Ontology languages, such as the Web Ontology Language (OWL), allow us to express logical definitions for classes that describe class membership based on quantified relationships to other classes. The Basic Formal Ontology (BFO) defines the “inheres in” [BFO:0000023] relationship that can be used to capture the relationship between qualities, which in BFO are specifically dependent continuants, and the bearer of those qualities, which are typically independent continuants. For example, in order to logically define a “large nucleus phenotype” we say that the quality of “increased size” inheres in the bearer, which in this case would be the “nucleus”. We can express this relationship logically in OWL using existential quantification to assert that the class of all “large nucleus phenotype” is equivalent to the class of things that have an “increased size” quality that “inheres in” a “nucleus”. We could go on to further describe another class of phenotypes, such as a more general “nuclear size phenotype” and by virtue of the fact that “increased size” is a subclass of a more general “size” quality, use an OWL reasoner to automatically classify “large nucleus phenotype” as a subclass of “nucleus size phenotype”. Highly scalable reasoners, such as ELK [11], have made it practical for ontology engineers to fully exploit this expressivity when working with large ontologies.
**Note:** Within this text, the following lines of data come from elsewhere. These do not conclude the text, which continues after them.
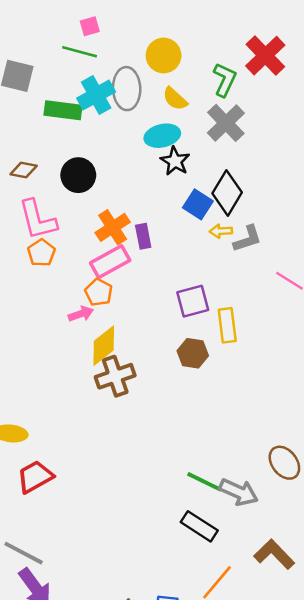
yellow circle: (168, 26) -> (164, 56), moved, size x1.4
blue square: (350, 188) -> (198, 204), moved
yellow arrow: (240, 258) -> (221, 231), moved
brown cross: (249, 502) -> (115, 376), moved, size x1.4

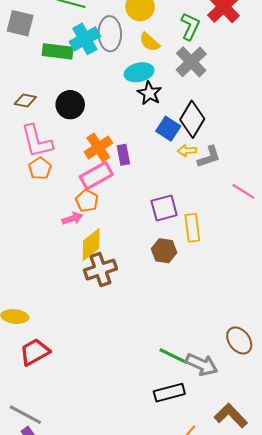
black rectangle: (199, 526) -> (169, 393), turned -48

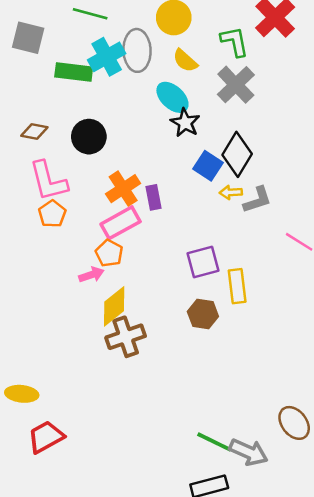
green L-shape: (190, 26) -> (235, 42), turned -36
cyan ellipse: (139, 72) -> (172, 97), turned 56

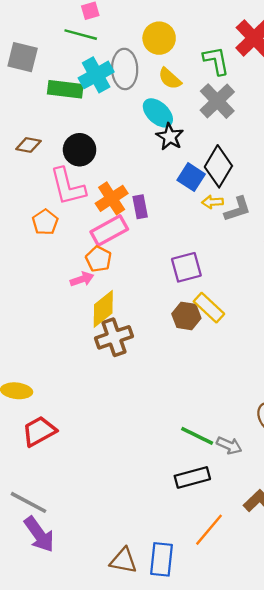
pink L-shape: (48, 181) -> (68, 187), moved
yellow rectangle: (237, 286) -> (209, 308), moved, turned -40
gray arrow: (249, 452) -> (229, 445), size x0.7

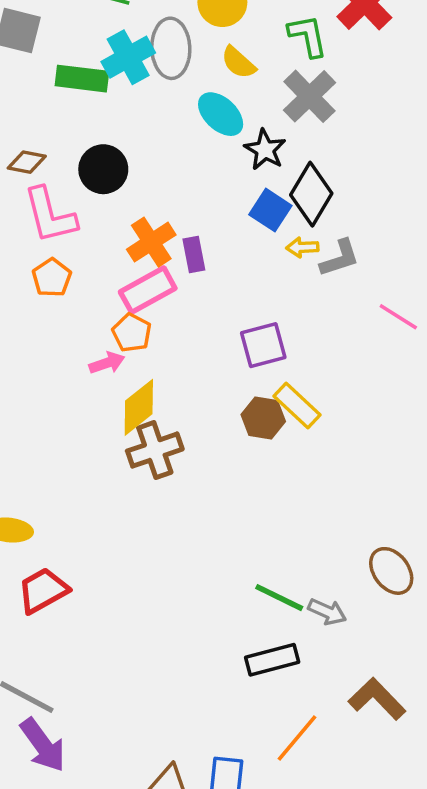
black star: (170, 137) -> (265, 150), moved
pink L-shape: (68, 187) -> (50, 215), moved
In the case of building phenotype ontologies, it means we can now build logical class definitions for a large number of phenotypes following the EQ pattern, and let the reasoner do the work to classify those phenotypes and infer equivalence across different phenotype ontologies.
A previous effort to develop a species neutral cellular phenotype ontology (CPO) was undertaken by Hoehndorf et al. [12]. The CPO was automatically generated and includes logical class definitions composed from GO and PATO terms. Whilst in principle this is a reasonable approach, in practice the resulting ontology was difficult to work with and did not provide a good vocabulary for data annotation. The size of the ontology coupled with limitations in standard ontology authoring software made it impractical to extend and maintain this ontology whilst keeping in sync with GO and PATO via the automatic generation process. The size and automatic label creation strategy also made it difficult for the biocurators to find terms for annotating data. It would have been a considerable amount of effort to manually clean the CPO to make it fit for purpose as a general annotation vocabulary for imaging datasets.
Our approach was therefore to build CMPO from the available data, using a post-composition approach where phenotypes were manually annotated with ontology terms that were later used to compose new stable phenotype terms in the ontology. These new terms were annotated with appropriate meta-data, such as synonyms and definitions that reflect how the terms are used in the data and literature.